I’ve definitely noticed how different grief feels for each person that you lose. Losing a friend is automatically different than losing a parent or in law. Each individual and the relationship that you had with them, your feelings about them, makes things different.
Knowing that you deeply loved someone, admired them, truly knew them well, is different from when you are unsure of the relationship you had with them and where they were coming from. If you had a strained relationship with them, it makes things easier in some ways and much harder in many others.
I tend to wonder what I could have done, what I should have done in every misunderstanding I have with anyone. I try to examine where I went wrong, what I need to do better next time, if I can fix the part of the estrangement I was responsible for.

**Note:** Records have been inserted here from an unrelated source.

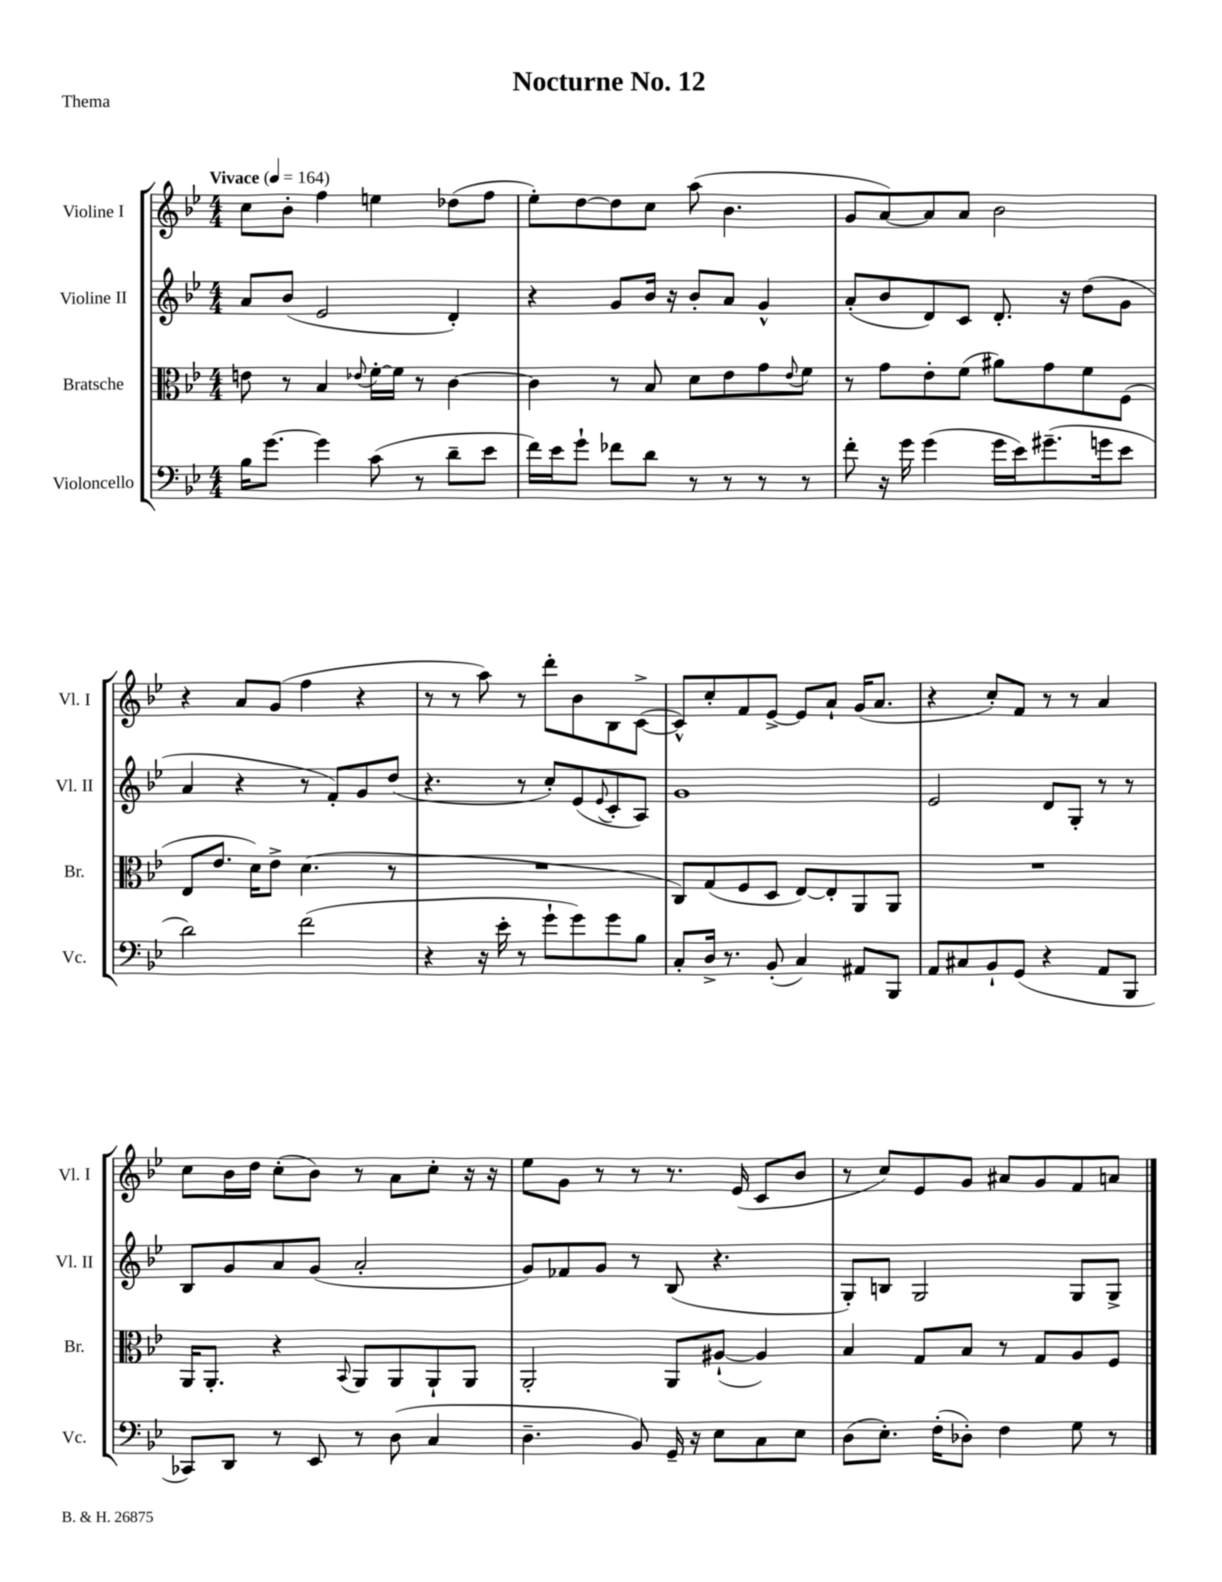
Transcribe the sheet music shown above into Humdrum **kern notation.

**kern	**kern	**kern	**kern
*staff4	*staff3	*staff2	*staff1
*clefF4	*clefC3	*clefG2	*clefG2
*k[b-e-]	*k[b-e-]	*k[b-e-]	*k[b-e-]
*M4/4	*M4/4	*M4/4	*M4/4
*MM164	*MM164	*MM164	*MM164
16B-	8e	8a	8cc
[8.g	.	.	.
.	8r	(8b-	8b-'
4g]	4B-	2e-	4ff
.	8qqe-	.	.
(8c	[16f'	.	4ee
.	16f]	.	.
8r	8r	.	.
8d~	[4c	4d')	(8dd-
8e-	.	.	8ff
=	=	=	=
16f)	4c]	4r	8ee-')
16e-	.	.	.
8g`	.	.	[8dd
8f-	8r	8g	8dd]
8d	8B-	16b-	8cc
.	.	16r	.
8r	8d	8b-'	(8aa
8r	8e-	8a	4.b-
8r	8g	4g^^	.
.	8qqe-	.	.
8r	8f	.	.
=	=	=	=
8f'	8r	(8a'	8g
16r	8g	8b-	[8a)
16g	.	.	.
(4g	8e-'	8d)	8a]
.	(8f	8c	8a
16g	8a#)	8.d'	2b-
16e-)	.	.	.
(8.g#~	8g	.	.
.	.	16r	.
.	8f	(8dd	.
16g	.	.	.
8e-	(8F	8g	.
=	=	=	=
2d)	8E-	4a	4r
.	8.e-	.	.
.	.	4r	8a
.	16d)	.	.
.	8e-^	.	(8g
(2f	(4.d	8r	4ff
.	.	8f')	.
.	.	8g	4r
.	8r	(8dd	.
=	=	=	=
4r	1r	4.r	8r
.	.	.	8r
16r	.	.	8aa)
16e-'	.	.	.
8r	.	8r	8r
8g`	.	8cc')	8ddd'
8g)	.	(8e-	8b-
.	.	8qqe-	.
8g	.	8c'	8B-
8B-	.	8A)	([8c^
=	=	=	=
8C'	8C)	1g	8c^^])
16D^	(8G	.	8cc'
8.r	.	.	.
.	8F	.	8f
(8BB-'	8D	.	[8e-^
4C)	[8E-)	.	8e-]
.	8E-']	.	8a`
8AA#	8AA	.	(16g
.	.	.	8.a
8BBB-	8AA	.	.
=	=	=	=
8AA	1r	2e-	4r
8C#	.	.	.
8BB-`	.	.	8cc')
(8GG	.	.	8f
4r	.	8d	8r
.	.	8G'	8r
8AA	.	8r	4a
8BBB-	.	8r	.
=	=	=	=
8CC-)	16AA	8B-	8cc
.	8.AA'	.	.
8DD	.	8g	16b-
.	.	.	16dd
8r	4r	8a	(8cc'
8EE-	.	(8g	8b-)
.	8qqBB-	.	.
8r	8AA	2a'	8r
(8D	8AA	.	8a
4C	8AA`	.	8cc'
.	8AA	.	16r
.	.	.	16r
=	=	=	=
4.D~	2AA'	8g)	8ee-
.	.	8f-	8g
.	.	8g	8r
8BB-)	.	8r	8r
16GG~	8AA	(8B-	8.r
16r	.	.	.
8E-	([8A#`	4.r	.
.	.	.	(16e-
8C	4A#])	.	8c
8E-	.	.	8b-
=	=	=	=
(8D	4B-	8G')	8r
8.E-')	.	8B	8cc)
.	8G	2G	8e-
(16F'	.	.	.
8D-')	8B-	.	8g
4F	8r	.	8a#
.	8G	.	8g
8G	8A	8G	8f
8r	8F	8G^	8a
==	==	==	==
*-	*-	*-	*-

No disagreement is one sided. I realize if I have a problem with someone, if someone has a problem with me, I am at least partly responsible no matter how righteous I might feel.
What makes reconciliation difficult is when the other person doesn’t see that. When they think most everything they do is justified. When you reach out again and again and they will not reach back. When everything is on you, and when they see your feelings as invalid.
It makes for a tough road when every time you try to talk, you leave in tears and the other person never even notices. When you feel wrecked by every encounter and the other person simply moves on.
And then that person is gone.
With no resolution, no clear path forward, it is hard to grieve. Furious one minute, indifferent and guilty the next, sad for the situation at one turn and thinking maybe everything is your fault at the next turn. Crying for what never got said, angry for what was said.
Our bodies are amazing- they take time but they eventually heal enough for us to continue on. Our minds seem to take a more winding path and sometimes I think never really heal completely.
I have a scar on my back, right at my waist, that Tim and the doctor and the physical therapist have all said has healed up nicely. Probably someday in the not too distant future that scar will be hard to even see.
The internal scars we carry around from our childhood, from our lives as we grow and get older, are not so quick to heal. Wounds that got opened again and again over the years feel like they will never get the chance to heal. Sometimes I worry that they will never soften into marks we can barely see or feel any longer.
All we can do is try to do our best- feel the pain when it hits, cry when the tears won’t go away, talk to those who do listen and understand us and hope that even if it never completely heals, at least we figure out how to live with it and move on.